By Kodi Barth
We already knew that the print newspaper was dying. What we didn’t know is that all other mainstream news channels, the prime-time TV news and the radio news broadcast, will one day be dead, too.
The triumph of Donald Trump has taught us that all legacy news channels are dying.
How? Because exit polls in the November 5 US presidential contest between former President Trump and Vice President Kamala Harris showed the coalition that helped push Trump over the top – young people and Latino – doesn’t get its news from dwindling print, but from social media.
The heading by Washington-based Politico said: “An Overlooked — and Increasingly Important — Clue to How People Vote”.
Historically, US political analysis has focused on the changing behaviour of demographic groups.
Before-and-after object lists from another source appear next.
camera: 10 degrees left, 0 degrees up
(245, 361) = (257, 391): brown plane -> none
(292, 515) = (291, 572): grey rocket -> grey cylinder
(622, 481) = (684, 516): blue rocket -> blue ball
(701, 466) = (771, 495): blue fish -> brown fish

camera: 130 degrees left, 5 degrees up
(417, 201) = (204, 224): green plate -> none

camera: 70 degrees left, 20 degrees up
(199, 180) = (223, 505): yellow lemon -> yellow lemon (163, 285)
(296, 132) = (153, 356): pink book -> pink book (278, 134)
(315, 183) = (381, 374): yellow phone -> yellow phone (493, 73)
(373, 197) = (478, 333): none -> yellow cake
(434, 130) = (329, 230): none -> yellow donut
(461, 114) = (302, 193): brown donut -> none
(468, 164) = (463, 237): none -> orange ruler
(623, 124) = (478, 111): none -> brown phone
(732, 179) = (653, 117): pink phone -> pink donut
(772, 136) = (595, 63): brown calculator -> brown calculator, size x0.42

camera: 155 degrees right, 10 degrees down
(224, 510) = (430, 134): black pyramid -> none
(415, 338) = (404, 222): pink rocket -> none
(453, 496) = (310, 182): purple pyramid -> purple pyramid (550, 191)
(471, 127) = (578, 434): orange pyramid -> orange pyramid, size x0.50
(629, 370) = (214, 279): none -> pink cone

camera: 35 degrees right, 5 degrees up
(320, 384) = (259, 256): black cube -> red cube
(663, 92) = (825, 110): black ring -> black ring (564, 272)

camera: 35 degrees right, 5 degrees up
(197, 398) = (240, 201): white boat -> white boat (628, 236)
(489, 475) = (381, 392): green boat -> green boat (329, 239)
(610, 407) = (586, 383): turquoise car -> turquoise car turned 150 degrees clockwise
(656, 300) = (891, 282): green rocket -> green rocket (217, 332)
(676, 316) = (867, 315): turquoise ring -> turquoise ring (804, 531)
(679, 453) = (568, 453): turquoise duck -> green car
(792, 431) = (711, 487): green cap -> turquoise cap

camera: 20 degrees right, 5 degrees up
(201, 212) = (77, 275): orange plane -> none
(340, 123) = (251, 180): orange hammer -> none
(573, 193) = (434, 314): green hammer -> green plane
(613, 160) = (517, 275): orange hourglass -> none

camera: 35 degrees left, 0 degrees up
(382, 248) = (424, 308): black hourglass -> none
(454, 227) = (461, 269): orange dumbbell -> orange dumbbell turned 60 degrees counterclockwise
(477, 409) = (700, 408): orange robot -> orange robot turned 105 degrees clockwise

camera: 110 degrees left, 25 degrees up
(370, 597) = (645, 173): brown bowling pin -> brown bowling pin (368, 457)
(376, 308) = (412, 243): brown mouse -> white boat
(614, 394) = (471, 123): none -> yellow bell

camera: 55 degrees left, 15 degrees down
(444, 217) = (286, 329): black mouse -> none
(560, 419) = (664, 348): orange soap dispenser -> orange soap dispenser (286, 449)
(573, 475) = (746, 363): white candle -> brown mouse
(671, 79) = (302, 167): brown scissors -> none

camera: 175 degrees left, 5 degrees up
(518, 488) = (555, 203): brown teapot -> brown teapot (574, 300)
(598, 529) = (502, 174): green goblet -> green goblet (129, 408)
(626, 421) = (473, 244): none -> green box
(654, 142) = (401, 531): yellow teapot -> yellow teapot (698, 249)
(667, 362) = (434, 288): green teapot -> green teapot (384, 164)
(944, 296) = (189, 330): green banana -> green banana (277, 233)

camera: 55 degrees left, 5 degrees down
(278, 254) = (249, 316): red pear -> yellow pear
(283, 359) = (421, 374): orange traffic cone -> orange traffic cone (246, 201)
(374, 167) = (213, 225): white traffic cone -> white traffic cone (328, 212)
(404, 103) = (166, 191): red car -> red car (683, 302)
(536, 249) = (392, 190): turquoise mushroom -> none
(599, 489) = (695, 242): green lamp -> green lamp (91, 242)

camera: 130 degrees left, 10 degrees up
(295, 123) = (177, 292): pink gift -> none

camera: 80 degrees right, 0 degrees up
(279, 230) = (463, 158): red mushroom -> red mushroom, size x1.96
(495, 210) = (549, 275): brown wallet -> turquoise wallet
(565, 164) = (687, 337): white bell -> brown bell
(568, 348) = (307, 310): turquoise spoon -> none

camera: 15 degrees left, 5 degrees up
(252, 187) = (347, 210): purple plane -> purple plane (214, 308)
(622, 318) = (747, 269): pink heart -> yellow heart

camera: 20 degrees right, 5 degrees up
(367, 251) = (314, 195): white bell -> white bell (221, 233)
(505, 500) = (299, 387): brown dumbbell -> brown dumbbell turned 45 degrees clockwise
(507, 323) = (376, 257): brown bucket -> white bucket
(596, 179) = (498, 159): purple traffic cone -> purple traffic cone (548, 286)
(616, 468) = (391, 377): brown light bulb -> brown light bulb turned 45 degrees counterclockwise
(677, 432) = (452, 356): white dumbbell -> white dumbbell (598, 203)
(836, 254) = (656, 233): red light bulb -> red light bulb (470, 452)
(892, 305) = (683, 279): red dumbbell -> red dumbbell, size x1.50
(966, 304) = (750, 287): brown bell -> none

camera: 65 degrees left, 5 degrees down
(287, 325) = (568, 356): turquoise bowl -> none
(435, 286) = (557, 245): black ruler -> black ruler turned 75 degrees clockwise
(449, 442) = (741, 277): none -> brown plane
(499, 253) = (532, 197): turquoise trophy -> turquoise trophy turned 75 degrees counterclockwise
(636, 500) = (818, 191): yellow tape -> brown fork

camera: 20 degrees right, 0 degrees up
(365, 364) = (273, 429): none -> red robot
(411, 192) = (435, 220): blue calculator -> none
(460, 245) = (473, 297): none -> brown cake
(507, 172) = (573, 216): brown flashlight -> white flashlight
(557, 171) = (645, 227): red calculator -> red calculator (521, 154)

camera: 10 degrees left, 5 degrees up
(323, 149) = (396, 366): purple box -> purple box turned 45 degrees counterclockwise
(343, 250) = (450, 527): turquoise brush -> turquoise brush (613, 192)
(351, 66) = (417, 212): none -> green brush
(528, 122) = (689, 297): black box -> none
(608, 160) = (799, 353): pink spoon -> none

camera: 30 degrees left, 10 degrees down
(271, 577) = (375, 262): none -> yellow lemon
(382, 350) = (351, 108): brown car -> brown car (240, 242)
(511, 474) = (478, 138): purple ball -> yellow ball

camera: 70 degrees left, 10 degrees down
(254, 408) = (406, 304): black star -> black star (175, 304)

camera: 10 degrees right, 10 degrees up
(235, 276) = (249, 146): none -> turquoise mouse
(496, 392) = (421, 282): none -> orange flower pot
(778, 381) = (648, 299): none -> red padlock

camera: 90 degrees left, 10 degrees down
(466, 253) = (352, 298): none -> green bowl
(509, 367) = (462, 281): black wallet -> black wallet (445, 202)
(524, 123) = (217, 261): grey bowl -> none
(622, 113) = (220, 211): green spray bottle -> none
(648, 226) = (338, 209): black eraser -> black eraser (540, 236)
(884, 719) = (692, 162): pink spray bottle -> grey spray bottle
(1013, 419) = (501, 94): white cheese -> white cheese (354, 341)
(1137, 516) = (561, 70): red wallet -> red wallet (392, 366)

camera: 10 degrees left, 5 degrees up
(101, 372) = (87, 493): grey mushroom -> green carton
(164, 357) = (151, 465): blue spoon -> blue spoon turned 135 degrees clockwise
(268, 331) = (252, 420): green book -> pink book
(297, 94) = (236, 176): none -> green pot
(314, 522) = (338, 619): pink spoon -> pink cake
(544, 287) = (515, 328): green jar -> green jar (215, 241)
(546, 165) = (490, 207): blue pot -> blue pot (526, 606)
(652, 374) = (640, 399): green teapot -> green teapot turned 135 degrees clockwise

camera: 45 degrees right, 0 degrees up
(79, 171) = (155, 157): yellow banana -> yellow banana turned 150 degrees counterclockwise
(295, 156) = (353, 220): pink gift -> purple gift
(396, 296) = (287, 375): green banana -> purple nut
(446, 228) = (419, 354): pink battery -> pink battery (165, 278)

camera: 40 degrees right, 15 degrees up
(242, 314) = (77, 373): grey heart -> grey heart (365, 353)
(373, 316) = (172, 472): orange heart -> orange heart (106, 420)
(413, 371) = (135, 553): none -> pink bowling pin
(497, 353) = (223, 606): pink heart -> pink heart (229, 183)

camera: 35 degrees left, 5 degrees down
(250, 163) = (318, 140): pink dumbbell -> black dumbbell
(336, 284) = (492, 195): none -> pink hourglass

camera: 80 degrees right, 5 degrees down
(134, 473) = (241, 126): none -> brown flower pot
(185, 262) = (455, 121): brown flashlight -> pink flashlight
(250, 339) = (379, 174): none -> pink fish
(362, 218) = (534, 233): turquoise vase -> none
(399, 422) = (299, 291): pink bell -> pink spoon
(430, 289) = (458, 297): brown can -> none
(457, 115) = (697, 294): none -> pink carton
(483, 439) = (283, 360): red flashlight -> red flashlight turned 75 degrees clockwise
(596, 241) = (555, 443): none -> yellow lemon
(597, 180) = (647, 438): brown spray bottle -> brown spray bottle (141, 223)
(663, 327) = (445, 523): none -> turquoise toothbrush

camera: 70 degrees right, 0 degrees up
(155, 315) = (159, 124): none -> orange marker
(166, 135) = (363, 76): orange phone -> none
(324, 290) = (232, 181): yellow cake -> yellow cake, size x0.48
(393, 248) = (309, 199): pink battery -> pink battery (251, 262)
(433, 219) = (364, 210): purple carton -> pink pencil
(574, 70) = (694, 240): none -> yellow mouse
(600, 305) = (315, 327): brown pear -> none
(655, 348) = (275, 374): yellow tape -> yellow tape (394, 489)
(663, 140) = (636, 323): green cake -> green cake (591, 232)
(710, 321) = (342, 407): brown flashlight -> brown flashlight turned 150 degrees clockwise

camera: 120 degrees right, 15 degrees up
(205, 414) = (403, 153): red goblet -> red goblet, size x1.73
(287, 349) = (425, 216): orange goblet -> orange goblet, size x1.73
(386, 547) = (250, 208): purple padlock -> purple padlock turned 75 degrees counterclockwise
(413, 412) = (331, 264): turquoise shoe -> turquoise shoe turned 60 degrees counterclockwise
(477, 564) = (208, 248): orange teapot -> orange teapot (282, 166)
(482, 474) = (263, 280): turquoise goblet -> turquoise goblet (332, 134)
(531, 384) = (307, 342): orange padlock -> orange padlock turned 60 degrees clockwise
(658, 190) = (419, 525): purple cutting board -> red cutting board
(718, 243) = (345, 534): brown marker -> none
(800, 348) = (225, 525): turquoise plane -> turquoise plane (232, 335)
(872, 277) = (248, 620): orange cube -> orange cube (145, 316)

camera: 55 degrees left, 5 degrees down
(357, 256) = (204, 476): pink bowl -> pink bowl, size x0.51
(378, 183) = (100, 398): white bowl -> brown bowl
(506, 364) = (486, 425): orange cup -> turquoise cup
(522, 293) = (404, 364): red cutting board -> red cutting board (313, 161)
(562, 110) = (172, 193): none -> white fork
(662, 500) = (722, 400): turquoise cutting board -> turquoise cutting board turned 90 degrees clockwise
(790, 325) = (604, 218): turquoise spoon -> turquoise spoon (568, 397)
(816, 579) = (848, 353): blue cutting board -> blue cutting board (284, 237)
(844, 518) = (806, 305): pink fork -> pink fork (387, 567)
This November 9 story pointed out that this tradition has ignored a big determinant of political behaviour: where people get their news and information.
In the past decade, the story said, it’s increasingly social media. “NBC asked the question in April when President Joe Biden was still in the race, and the results were dramatic,” the story said. “Among people who got their news from “newspapers,” Biden was winning 70-21. Among people who got their news from “YouTube/Google,” Trump led 55-39.”
This is startling. In 2020 Biden won 18- to 21-year-olds by 60-36 per cent. This year Harris won only 55-42 per cent, according to Politico. Only three per cent of US seniors get their information from social media. But for 18- to 29-year-olds, it’s a whopping 46 per cent.
The rest of the world is not insulated from this trend. In Kenya, “What’s trending?” is now synonymous with, “What’s going on in social media?” Research may still be behind here, but you can bet the house that it’s not wazee swimming in social media.
Assume the numbers were similar across the world. Logically, those three per cent of older newspaper consumers are shrinking. The 46 per cent of younger audiences are expanding.
Put bluntly, older audiences are dying. Younger audiences, their children, are growing. Do you imagine the children’s children will learn from their grandparents or from their parents? Do you imagine our children’s children will innovate forward or backward?
Civilization evolves forward. It doesn’t fall backward. Our children’s children will consume news even more differently than our children – far more differently than us.
That is why the newspapers – and traditional news sources – are dying.
Social media was already killing the newspaper. Now it’s killing TV and the radio, too. Legacy media must take this seriously.